Knitty: little purls of wisdom
Schacht Spindle Company

Care and Feeding of Drive Bands

Once your drive band is frayed or stretched out, it’s a good idea to put on a new one. By that time, you’ll probably notice that you need to put more and more tension on the band to control the take-up. A number of today’s single-drive wheels come with stretchy, synthetic drive bands (Louet wheels and the Schacht Ladybug come to mind); if that’s the case for your wheel, you can buy replacements directly from the manufacturer if necessary. I’ve found that synthetic bands last so long that they are pretty much maintenance-free and very rarely need to be replaced. Those of us who use cotton drive bands, however, need to contend with replacement on a regular basis, often every few weeks or months, depending on how often you spin.

What should you use for a drive band? Most wheel manufacturers sell the same cord originally supplied with the wheel if you want to go that route. But these days postage costs make this option pricier than it needs to be, so feel free to go on a search for something available locally—or in your stash. I’ve tried various knitting yarns as well as butcher’s twine from the hardware store. What works best will depend in part on your wheel, as well as on your individual taste. I prefer 100 percent cotton yarn or string because I find that it isn’t too stretchy and wears well.

Data shown:
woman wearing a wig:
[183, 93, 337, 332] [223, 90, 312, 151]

Exercises to complete:
A – In the passage on drive bands, what material does the writer prefer for a drive band, and for what reason?
B – Carry on the passage about spinning-wheel drive bands from its last sentence.
The listing has no connection to the passage on drive bands.

Answers to each task:
A – The writer prefers 100 percent cotton yarn or string because it isn't too stretchy and wears well.

B –
A single-drive set-up usually takes a slightly thicker drive band than a double-drive does. You can try sport, DK, or worsted-weight cotton knitting yarns. For double-drive wheels, sport or fingering-weight yarns work well. You can use the groove in your bobbin as a guide for the thickness. I use a multiply fingering-weight 100 percent cotton knitting yarn for my double-drive wheels and worsted-weight “dish cloth” cotton yarn for my single-drive great wheel.

Before you measure and cut your new drive band, put on the bobbin and whorl you use most often and adjust the tension to its neutral point (for example, on my Schacht, I turn the tension knob on the top until the flyer is parallel to the mother-of-all; on my Saxony-style wheel, I adjust the tension knob on the side of the table so that the mother-of-all moves halfway toward the drive wheel). The drive band will stretch with use, so you want to start off making it a bit smaller to give it room to grow. For a single-drive wheel, you’ll run the drive band from the whorl pulley, around the drive wheel, and back again. For a double drive wheel, you’ll go around the drive wheel twice, with one end around the flyer whorl and the other around the bobbin.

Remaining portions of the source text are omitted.